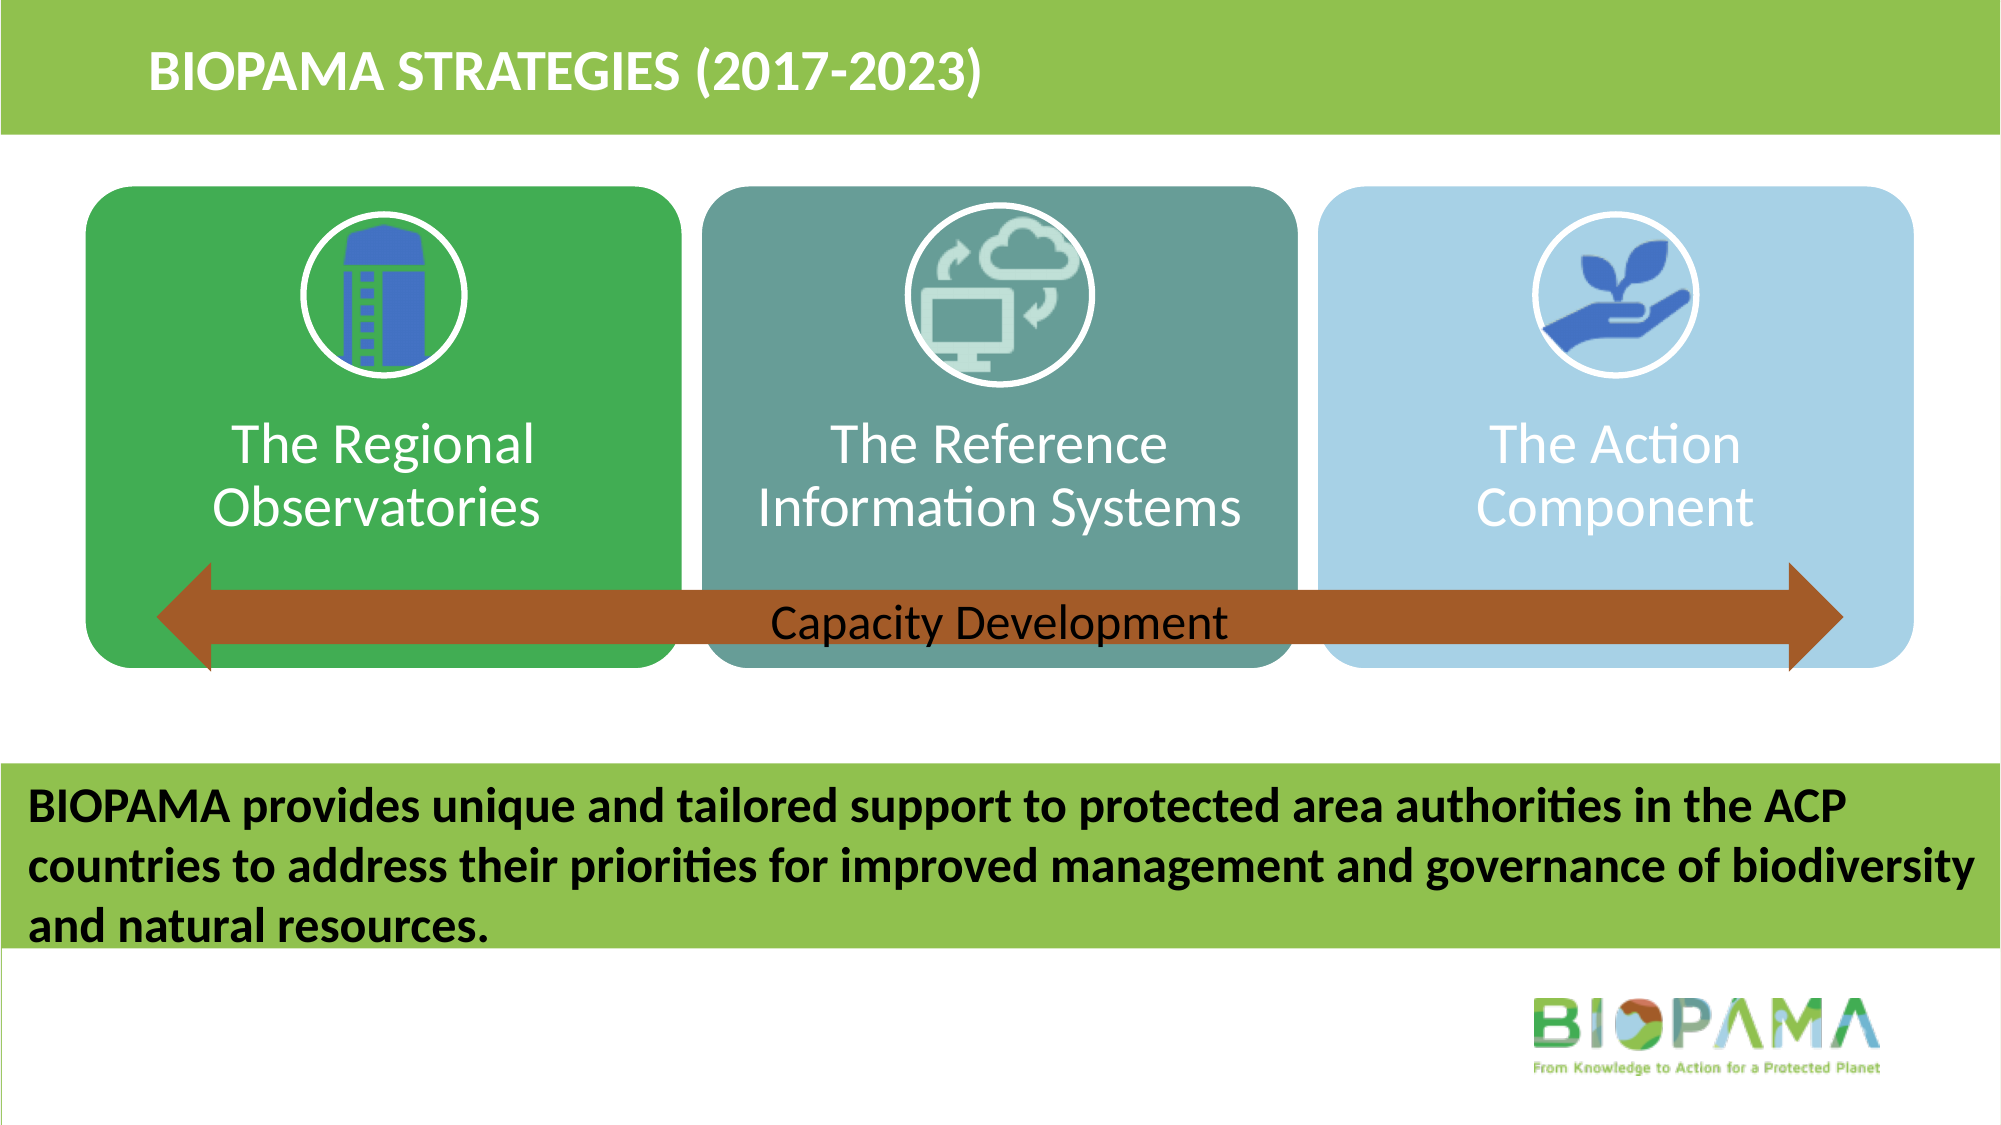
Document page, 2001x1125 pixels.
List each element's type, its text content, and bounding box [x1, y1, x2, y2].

text_box BIOPAMA provides unique and tailored support to protected area authorities in the ACP countries to address their priorities for improved management and governance of biodiversity and natural resources. [13, 764, 2000, 960]
picture [1536, 216, 1696, 377]
picture [1534, 998, 1880, 1076]
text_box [84, 185, 1916, 670]
text_box [0, 134, 2000, 764]
text_box BIOPAMA STRATEGIES (2017-2023) [133, 24, 1000, 110]
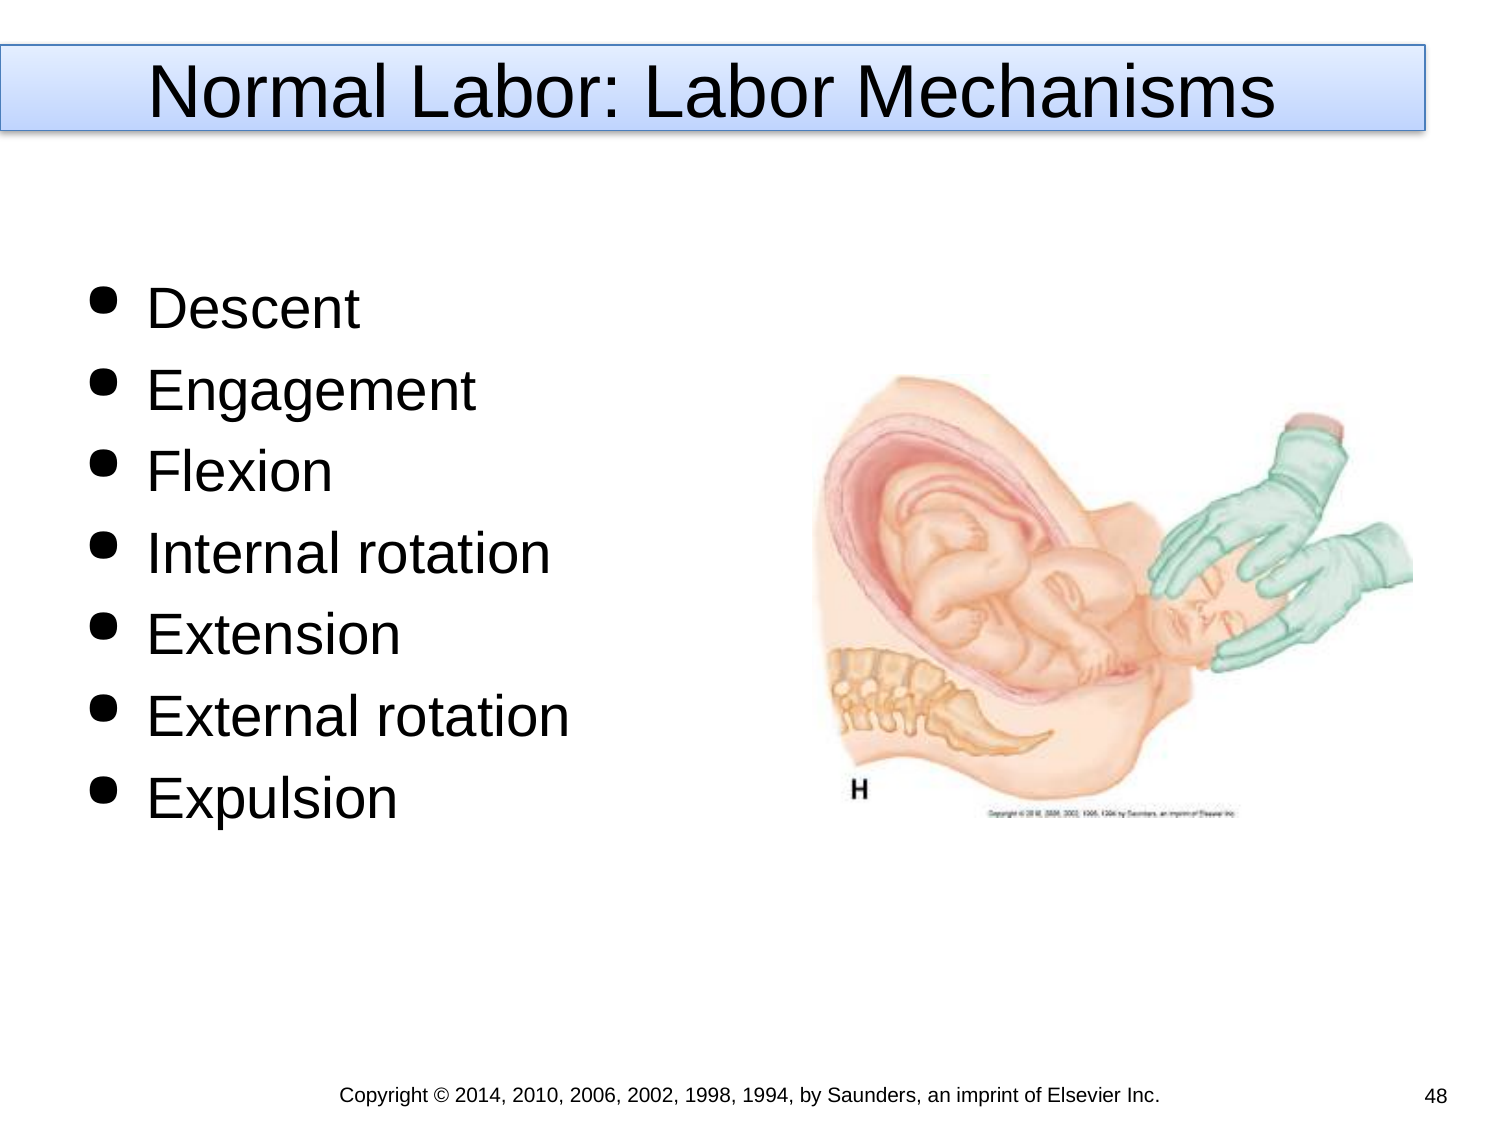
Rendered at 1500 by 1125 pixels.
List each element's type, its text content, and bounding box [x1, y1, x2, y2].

footer Copyright © 2014, 2010, 2006, 2002, 1998, 1994, by Saunders, an imprint of Elsevier Inc. [187, 1062, 1313, 1125]
picture [812, 374, 1413, 819]
list Descent Engagement Flexion Internal rotation Extension External rotation Expulsion [75, 262, 738, 1005]
slide_number 48 [1362, 1065, 1463, 1125]
title Normal Labor: Labor Mechanisms [0, 44, 1426, 131]
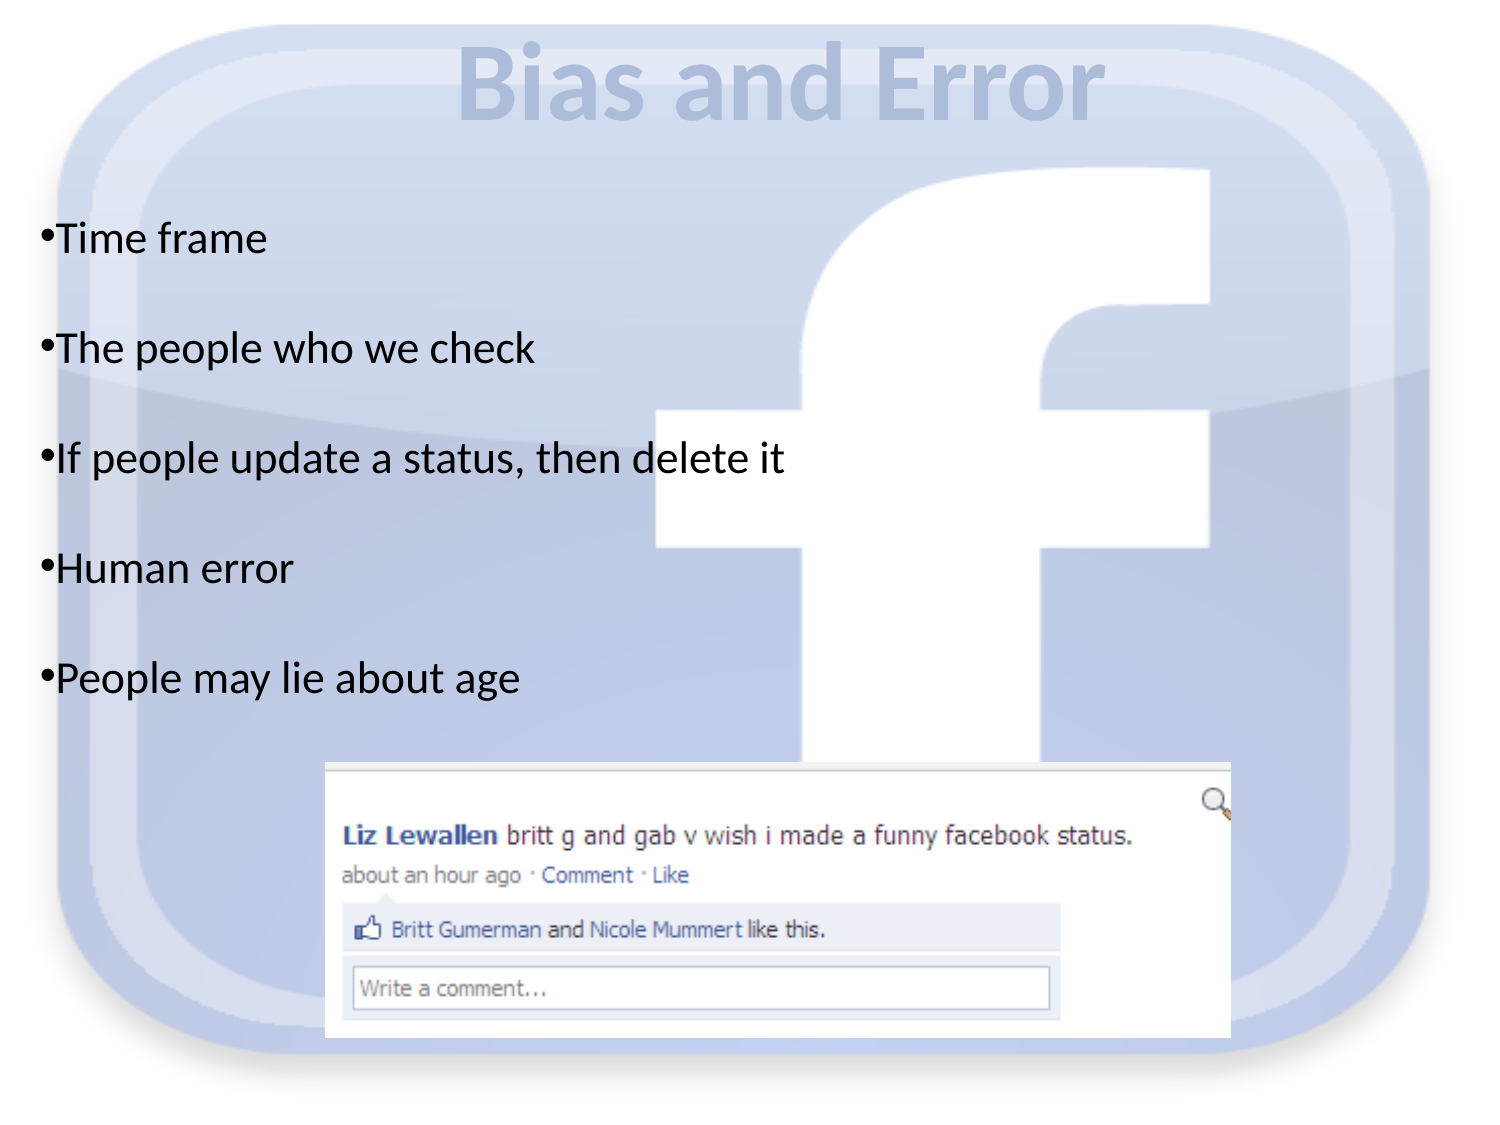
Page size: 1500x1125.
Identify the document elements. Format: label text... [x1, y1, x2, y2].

picture [324, 762, 1232, 1038]
text_box Bias and Error [440, 0, 1124, 150]
text_box Time frame The people who we check If people update a status, then delete it Human error People may lie about age [24, 200, 1475, 710]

## ACTION ITEM
Your answer is an exact copy of the records above, stripped of pictures.

## SOLUTION TO THIS PROBLEM
Document page, 2001x1125 pixels.
List each element's type, its text content, and bounding box [x1, y1, x2, y2].

text_box BIOPAMA provides unique and tailored support to protected area authorities in the ACP countries to address their priorities for improved management and governance of biodiversity and natural resources. [13, 764, 2000, 960]
picture [1536, 216, 1696, 377]
picture [1534, 998, 1880, 1076]
text_box [84, 185, 1916, 670]
text_box [0, 134, 2000, 764]
text_box BIOPAMA STRATEGIES (2017-2023) [133, 24, 1000, 110]
Rendered at 1500 by 1125 pixels.
List each element's type, its text content, and bounding box [x1, y1, x2, y2].

footer Copyright © 2014, 2010, 2006, 2002, 1998, 1994, by Saunders, an imprint of Elsevier Inc. [187, 1062, 1313, 1125]
picture [812, 374, 1413, 819]
list Descent Engagement Flexion Internal rotation Extension External rotation Expulsion [75, 262, 738, 1005]
slide_number 48 [1362, 1065, 1463, 1125]
title Normal Labor: Labor Mechanisms [0, 44, 1426, 131]
Page size: 1500x1125.
Identify the document elements. Format: label text... [x1, y1, x2, y2].

picture [324, 762, 1232, 1038]
text_box Bias and Error [440, 0, 1124, 150]
text_box Time frame The people who we check If people update a status, then delete it Human error People may lie about age [24, 200, 1475, 710]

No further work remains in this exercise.